*** Block opens ***

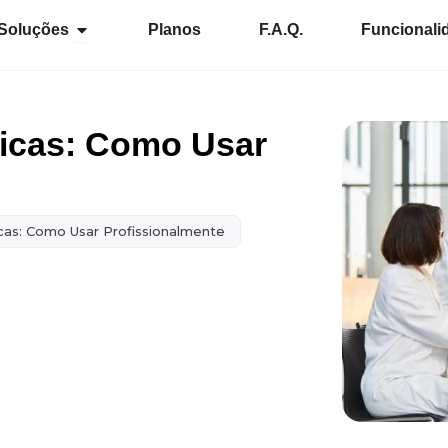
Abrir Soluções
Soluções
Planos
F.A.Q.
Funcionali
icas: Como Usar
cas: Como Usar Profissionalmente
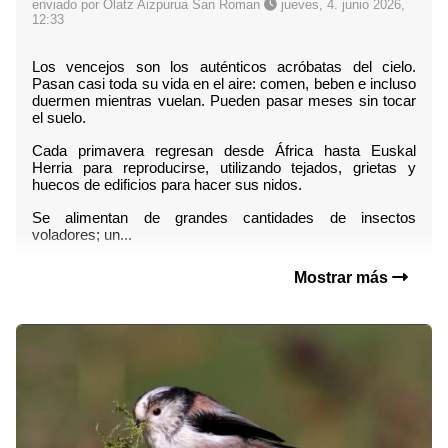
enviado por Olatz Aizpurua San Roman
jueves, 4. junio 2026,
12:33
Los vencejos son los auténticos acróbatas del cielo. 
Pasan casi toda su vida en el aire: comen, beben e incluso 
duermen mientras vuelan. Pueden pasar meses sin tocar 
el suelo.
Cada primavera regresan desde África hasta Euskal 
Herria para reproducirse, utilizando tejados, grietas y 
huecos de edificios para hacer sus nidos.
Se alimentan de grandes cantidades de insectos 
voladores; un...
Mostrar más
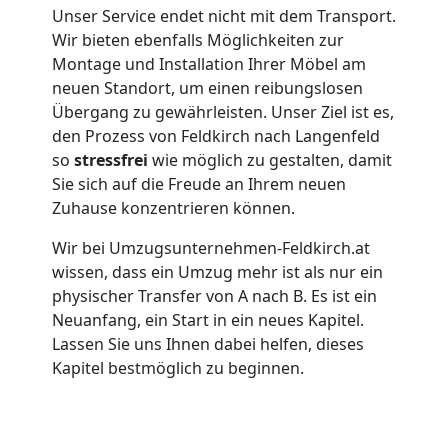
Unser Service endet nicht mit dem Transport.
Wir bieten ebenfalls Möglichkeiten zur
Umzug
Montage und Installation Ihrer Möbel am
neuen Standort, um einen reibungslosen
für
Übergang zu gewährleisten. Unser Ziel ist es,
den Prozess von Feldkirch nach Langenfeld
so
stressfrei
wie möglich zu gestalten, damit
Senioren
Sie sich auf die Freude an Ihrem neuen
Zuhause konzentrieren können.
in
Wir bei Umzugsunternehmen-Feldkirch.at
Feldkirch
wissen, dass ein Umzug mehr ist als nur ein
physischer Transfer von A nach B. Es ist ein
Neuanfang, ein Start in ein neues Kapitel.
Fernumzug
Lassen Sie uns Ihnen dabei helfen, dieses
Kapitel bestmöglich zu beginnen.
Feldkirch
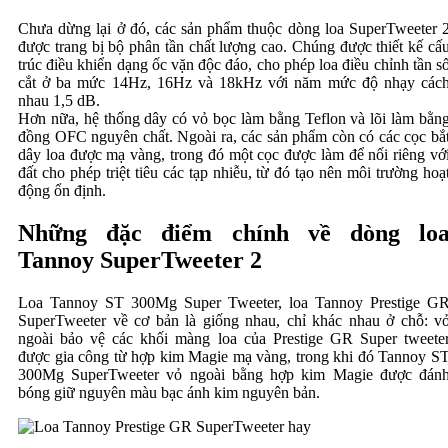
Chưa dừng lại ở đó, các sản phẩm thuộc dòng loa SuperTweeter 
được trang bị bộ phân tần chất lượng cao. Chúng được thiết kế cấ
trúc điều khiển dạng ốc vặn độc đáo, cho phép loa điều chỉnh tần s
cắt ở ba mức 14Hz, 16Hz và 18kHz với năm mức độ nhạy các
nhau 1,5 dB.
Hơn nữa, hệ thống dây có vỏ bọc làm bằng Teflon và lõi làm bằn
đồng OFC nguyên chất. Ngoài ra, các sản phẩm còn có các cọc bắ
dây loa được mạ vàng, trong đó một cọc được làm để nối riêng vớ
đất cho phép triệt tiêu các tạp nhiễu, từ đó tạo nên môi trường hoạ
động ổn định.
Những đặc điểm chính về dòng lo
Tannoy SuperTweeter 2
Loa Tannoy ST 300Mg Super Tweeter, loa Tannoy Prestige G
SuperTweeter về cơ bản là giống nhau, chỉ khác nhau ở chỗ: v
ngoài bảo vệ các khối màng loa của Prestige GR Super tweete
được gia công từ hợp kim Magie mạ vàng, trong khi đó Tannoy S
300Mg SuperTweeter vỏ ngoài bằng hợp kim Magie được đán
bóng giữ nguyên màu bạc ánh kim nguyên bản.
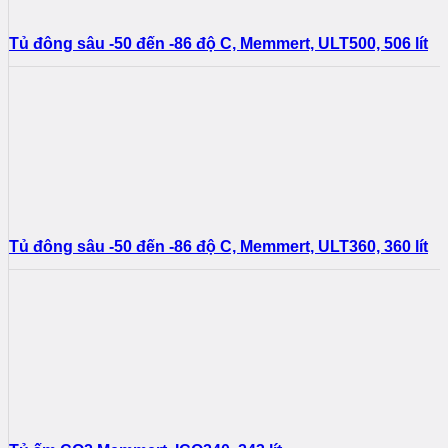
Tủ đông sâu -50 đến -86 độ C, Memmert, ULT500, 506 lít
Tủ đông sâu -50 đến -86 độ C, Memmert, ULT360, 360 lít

*** Block closes ***

• TASK STATEMENT:
Please report how many lines of the records contain the string "Feldkirch", matching case exactly. Give only the number.

• RESULT BELOW:
4